Elk NetworkJanuary 26: Pennsylvania’s Elk Restoration Anniversary

General | January 26, 2022

Below is a Facebook post from the Pennsylvania Game Commission.

Pennsylvania is home to the largest wild elk herd in the northeastern U.S., with approximately 1,300 free-ranging elk roaming the northcentral part of the state. But #DYK that on this day (January 26), 108 years ago, Pennsylvania’s first shipment of elk, from Yellowstone National Park, arrived by train.

On Jan. 26, 1913, 50 elk were delivered. From 1913-1926, a total of 177 elk were reintroduced to Clearfield, Clinton and Monroe counties, with the intent of reestablishing the state’s wild population. In 1921, Joseph Kalbfus, the Pennsylvania Game Commission’s first executive director, began considering to reintroduce elk from the western states back here in Penn’s Woods.

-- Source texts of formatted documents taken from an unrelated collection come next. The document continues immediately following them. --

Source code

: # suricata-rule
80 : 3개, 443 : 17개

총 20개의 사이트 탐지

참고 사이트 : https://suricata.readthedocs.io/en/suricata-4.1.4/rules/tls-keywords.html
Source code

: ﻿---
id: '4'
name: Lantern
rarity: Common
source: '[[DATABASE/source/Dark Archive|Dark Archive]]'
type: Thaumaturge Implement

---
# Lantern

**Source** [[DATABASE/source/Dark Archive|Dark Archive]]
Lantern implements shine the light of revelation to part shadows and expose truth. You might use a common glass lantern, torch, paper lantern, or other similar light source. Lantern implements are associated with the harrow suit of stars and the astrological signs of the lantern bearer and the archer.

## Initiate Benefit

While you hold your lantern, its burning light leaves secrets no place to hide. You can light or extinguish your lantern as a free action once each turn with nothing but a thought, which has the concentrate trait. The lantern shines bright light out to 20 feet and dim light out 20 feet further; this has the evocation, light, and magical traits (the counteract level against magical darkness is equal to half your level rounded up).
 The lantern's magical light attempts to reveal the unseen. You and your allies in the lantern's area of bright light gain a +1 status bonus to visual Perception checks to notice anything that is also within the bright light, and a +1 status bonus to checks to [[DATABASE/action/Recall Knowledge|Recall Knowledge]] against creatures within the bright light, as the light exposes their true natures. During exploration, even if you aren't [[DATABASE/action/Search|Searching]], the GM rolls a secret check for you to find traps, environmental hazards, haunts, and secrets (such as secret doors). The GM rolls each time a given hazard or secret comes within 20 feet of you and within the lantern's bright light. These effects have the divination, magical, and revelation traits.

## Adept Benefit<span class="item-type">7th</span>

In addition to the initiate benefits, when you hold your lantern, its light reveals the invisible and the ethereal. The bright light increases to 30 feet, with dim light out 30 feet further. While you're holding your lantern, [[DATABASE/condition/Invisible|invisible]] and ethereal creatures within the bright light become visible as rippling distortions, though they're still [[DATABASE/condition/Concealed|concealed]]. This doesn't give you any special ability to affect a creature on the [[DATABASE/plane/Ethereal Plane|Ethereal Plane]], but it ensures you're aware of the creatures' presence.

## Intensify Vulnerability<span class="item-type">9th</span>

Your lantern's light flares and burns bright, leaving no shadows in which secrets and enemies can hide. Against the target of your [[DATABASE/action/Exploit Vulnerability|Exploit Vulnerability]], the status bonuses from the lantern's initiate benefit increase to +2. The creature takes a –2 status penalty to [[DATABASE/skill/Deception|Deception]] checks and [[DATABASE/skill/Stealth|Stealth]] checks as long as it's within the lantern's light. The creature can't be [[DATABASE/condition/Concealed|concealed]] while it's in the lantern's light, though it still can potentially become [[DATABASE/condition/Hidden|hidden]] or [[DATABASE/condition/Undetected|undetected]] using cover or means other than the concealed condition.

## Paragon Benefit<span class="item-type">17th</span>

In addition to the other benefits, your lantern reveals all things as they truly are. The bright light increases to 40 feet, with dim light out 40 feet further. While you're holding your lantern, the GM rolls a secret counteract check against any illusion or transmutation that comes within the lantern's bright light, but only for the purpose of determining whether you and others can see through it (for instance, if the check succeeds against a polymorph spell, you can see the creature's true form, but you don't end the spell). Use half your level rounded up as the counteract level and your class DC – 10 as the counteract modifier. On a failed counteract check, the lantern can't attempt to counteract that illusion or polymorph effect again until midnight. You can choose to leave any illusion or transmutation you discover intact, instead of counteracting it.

Kalbfus wrote in the 1912 annual report: “It now appears that the herds of elk found… far West are annually subjected to severe suffering and death by starvation because of the limitation and taking for agricultural purposes of their winter feeding grounds… the national government is anxious to reduce the western herds by placing numbers of these animals elsewhere to their benefit… I believe it would be well to locate the elk that may be received upon those of our preserves located upon the largest tracts of our state forest lands as far as possible from cultivated lands, and as near the center of the state as may be, in this way giving the animals as great range as possible, and at the same time reduce to the minimum the danger of injury to growing crops by these animals and the possibility of their wandering out of our jurisdiction.”

The Rocky Mountain Elk Foundation has a long history of carrying out conservation work in Pennsylvania. Dating back to 1991, RMEF and its partners completed 524 conservation and hunting heritage outreach projects with a combined value of more than $27.8 million. These projects protected or enhanced 27,957 acres of habitat and opened or improved public access to 10,189 acres.